Roughly a year after South African Airways received a giant government bailout to pay back loans the airline has now technically reached the level of bankruptcy.
South Africans massive liabilities now exceed the value of their assets and the company won’t even be issuing financial reports for 2017/18 which they would usually have to the Parliament.
South African has received 1.8 Billion Rand (US$135 Mio) as government bailout in fall of last year (we wrote about it here) and their finances have further deteriorated since then. According to media reports the carrier has now reached the breaking point and airline executives are scrambling to see which of their assets could be sold off in order to get fresh capital.
News24 (access here) wrote about the financial situation of South African and what else is going on.
SAA is considering selling off assets after banks have refused to lend it any more money – and its debt ballooned to R15bn more than its assets at the end of July.
A senior SAA executive told City Press this week that the airline’s finances are in tatters and the Auditor-General has raised serious concerns about its viability. SAA, which is technically bankrupt, will therefore not present its 2017/18 financials to Parliament by the end of this month, as required by law.
Senior SAA staff and a confidential report, presented at the company’s board strategy session 10 days ago, reveal that the airline’s management is now looking at a number of aggressive cost-cutting measures, including selling off its catering arm, Air Chefs, and outsourcing or selling SAA Cargo.
A top official at the national carrier told City Press that in the meantime, the company would look to government for more bailouts because banks have “hardened their attitudes” and are “continuing to refuse” to lend it more money, despite Treasury guarantees.
Cargo is usually a profitable entity for any airline and catering is needed to operate any of their passenger flights so selling off these arms of the company would essentially require SAA to pay the new owners of their catering firm and at the same time lose the earnings of SAA Cargo. The cash they’d receive for these two entities would be gone pretty quickly if not immediately and they’d have to pay bills from day one of this transaction being completed.
The article continues:
The report, a turnaround strategy document which SAA chief executive Vuyani Jarana presented to the board last week, reveals that:
– On March 31, the last day of the 2017/18 financial year, SAA had R13bn in assets and R26bn worth of debt. But by July 31, the company’s assets remained at R13bn while its liabilities burgeoned to R28bn;
– The airline will record a R6bn loss by the end of the current financial year;
– SAA Technical (Saat), which has suffered significant losses to “fraud and theft”, is bleeding money, losing up to R560m a year in penalties from poor turnaround times for aircraft repairs and maintenance;
– SAA’s monthly costs, ranging between R350m and R450m, are significantly higher than its revenue and are not coming down fast enough; and
– SAA needs to reduce costs by 5.2% and increase revenue by the same amount to record a R1bn improvement by the end of the current financial year.

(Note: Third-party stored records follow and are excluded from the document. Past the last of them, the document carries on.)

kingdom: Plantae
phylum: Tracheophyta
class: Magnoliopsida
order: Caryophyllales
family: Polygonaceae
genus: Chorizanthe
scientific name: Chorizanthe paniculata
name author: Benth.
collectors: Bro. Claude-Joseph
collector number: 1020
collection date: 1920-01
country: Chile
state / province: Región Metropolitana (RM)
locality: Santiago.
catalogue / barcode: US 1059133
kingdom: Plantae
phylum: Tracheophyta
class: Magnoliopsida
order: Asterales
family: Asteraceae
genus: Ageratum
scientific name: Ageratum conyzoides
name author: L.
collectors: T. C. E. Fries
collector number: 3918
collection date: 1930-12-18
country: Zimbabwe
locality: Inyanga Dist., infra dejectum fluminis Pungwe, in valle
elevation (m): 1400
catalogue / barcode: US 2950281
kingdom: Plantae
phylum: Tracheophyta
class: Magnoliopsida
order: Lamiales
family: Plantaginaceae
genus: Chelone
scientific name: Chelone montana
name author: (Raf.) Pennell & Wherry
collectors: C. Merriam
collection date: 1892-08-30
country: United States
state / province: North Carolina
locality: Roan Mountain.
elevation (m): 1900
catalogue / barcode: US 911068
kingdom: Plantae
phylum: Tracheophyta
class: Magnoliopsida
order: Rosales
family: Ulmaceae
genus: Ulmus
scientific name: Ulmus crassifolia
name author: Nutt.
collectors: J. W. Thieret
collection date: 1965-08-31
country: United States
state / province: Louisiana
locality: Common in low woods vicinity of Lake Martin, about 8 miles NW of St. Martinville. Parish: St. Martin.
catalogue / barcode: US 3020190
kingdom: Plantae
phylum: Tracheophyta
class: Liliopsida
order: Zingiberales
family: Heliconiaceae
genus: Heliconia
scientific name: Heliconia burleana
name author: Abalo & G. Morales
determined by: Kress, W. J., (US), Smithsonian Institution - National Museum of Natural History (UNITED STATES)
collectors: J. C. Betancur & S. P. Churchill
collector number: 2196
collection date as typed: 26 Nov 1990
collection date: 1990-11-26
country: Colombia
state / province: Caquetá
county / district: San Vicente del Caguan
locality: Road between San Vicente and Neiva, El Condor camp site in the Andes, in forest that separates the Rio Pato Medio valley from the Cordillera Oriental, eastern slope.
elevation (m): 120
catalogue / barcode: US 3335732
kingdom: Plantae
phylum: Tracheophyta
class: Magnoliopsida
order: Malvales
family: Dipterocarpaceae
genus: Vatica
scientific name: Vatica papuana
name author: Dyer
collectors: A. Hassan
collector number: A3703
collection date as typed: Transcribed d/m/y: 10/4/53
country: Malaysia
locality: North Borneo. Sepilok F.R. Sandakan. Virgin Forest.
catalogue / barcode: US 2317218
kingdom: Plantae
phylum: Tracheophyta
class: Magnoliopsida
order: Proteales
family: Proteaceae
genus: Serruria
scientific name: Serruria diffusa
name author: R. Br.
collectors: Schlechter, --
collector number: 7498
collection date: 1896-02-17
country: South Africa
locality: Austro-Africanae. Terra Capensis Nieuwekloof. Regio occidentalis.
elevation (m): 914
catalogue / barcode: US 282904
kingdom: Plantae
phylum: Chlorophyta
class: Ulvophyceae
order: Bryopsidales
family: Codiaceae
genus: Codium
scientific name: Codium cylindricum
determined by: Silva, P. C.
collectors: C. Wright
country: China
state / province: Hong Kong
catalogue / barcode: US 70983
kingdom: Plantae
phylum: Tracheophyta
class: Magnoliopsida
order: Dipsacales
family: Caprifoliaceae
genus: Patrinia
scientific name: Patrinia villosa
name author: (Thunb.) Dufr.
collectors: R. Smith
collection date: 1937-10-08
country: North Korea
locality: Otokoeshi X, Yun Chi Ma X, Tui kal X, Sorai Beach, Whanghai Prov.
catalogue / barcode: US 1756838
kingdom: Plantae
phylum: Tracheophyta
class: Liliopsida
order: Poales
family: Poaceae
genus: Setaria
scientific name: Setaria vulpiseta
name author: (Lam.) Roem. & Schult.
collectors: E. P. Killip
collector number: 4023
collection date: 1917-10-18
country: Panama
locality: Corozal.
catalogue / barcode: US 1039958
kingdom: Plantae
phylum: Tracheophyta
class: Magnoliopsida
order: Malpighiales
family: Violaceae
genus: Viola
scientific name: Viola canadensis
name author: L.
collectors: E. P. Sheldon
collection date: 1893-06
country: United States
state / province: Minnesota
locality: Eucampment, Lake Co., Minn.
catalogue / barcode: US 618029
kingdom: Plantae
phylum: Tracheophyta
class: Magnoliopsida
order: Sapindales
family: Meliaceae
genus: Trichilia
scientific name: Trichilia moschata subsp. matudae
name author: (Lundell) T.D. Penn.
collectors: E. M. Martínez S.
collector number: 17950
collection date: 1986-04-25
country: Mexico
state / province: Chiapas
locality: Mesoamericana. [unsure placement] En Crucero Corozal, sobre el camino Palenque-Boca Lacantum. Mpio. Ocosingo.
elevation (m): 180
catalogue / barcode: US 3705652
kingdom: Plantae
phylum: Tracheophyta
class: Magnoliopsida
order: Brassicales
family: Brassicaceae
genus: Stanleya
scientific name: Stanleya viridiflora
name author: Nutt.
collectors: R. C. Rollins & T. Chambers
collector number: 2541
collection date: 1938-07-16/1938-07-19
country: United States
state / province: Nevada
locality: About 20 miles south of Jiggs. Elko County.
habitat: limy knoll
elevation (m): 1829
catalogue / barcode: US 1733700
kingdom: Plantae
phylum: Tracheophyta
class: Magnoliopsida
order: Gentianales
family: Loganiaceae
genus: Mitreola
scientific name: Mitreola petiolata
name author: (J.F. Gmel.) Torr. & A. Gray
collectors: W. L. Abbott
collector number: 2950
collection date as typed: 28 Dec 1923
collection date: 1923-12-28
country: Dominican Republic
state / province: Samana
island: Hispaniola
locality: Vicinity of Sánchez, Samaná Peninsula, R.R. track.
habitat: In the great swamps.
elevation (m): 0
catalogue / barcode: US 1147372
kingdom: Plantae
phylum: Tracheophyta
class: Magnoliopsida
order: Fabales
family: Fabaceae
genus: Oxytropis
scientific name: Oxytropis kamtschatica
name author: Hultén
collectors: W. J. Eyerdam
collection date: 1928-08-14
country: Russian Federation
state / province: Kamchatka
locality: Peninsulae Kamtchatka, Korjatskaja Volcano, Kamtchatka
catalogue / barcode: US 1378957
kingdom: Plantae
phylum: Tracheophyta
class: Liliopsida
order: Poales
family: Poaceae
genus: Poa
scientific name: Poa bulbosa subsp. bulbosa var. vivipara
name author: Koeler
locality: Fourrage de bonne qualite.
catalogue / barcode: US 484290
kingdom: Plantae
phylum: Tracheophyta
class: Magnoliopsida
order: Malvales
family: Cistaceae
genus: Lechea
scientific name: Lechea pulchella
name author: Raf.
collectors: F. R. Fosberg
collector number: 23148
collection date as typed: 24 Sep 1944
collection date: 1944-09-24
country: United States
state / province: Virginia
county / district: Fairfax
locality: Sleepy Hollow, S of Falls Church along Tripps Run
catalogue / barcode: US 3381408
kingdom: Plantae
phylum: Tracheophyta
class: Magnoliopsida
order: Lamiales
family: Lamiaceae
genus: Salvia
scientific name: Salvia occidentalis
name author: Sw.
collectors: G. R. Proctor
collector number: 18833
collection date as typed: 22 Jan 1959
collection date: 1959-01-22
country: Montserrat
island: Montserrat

Although the report did not mention anyone by name, it slated the previous board, led by former chairperson Dudu Myeni, for leaving SAA with rampant corruption, low pilot productivity, a significantly weak balance sheet, liquidity problems, loss of confidence from suppliers, a lack of critical skills and fragmented IT systems.
“Unfortunately, SAA has had acting people in most senior positions. The board was also fractured and there was a lot of instability. The problem here is not even the market, but within, with people stealing and committing fraud,” another executive said.
As I mentioned in the previous article, this level of corruption is just one example of of an airline that has run deep into the red due to funny business by appointed executives with political connections. They go on and on while running heavy losses. Air India, Malaysia Airlines, Thai Airways, South African and of course the list continues to grow.
What does this situation mean for the customers, especially those who already hold tickets on SAA?
I don’t expect South African Airways to go anywhere or cease operations anytime soon. SAA is the only flag carrier South Africa has and therefore vital to the countries infrastructure. In situations like these the government usually continues to provide financial aid to keep the airline flying at the eleventh hour or in the form of ongoing restructuring plans. Just look at Alitalia which is a flying disaster for decades yet it’s still in the air.
There is also something that I like to call the “crony insurance” namely that the government fat cats of a country that relies on this one carrier don’t want to lose their travel and pampering privileges. A lot of people in a country such as South Africa (same as Thailand, Malaysia etc) are getting preferential treatment from the airline which they don’t want to lose. That’s reason enough for them to keep the money faucet open.
As a ticketed passenger I wouldn’t be nervous about the validity of my ticket. Just keep in mind to always pay by credit card for your tickets to be able to get a refund from the credit card company in the worst case scenario. Do not pay cash at a travel agency or ticket counter. Credit Card only!
I don’t expect any banks to jump in at this point. The airline has no assets available, runs deep in the red and has no viable restructuring plan to demonstrate how to get out of their misery. This comes on top of South Africa’s current political problems, especially in the domestic area. Not a great territory for a bank to get involved in. I bet Citibank was glad they got their money back due to the government bailout last year.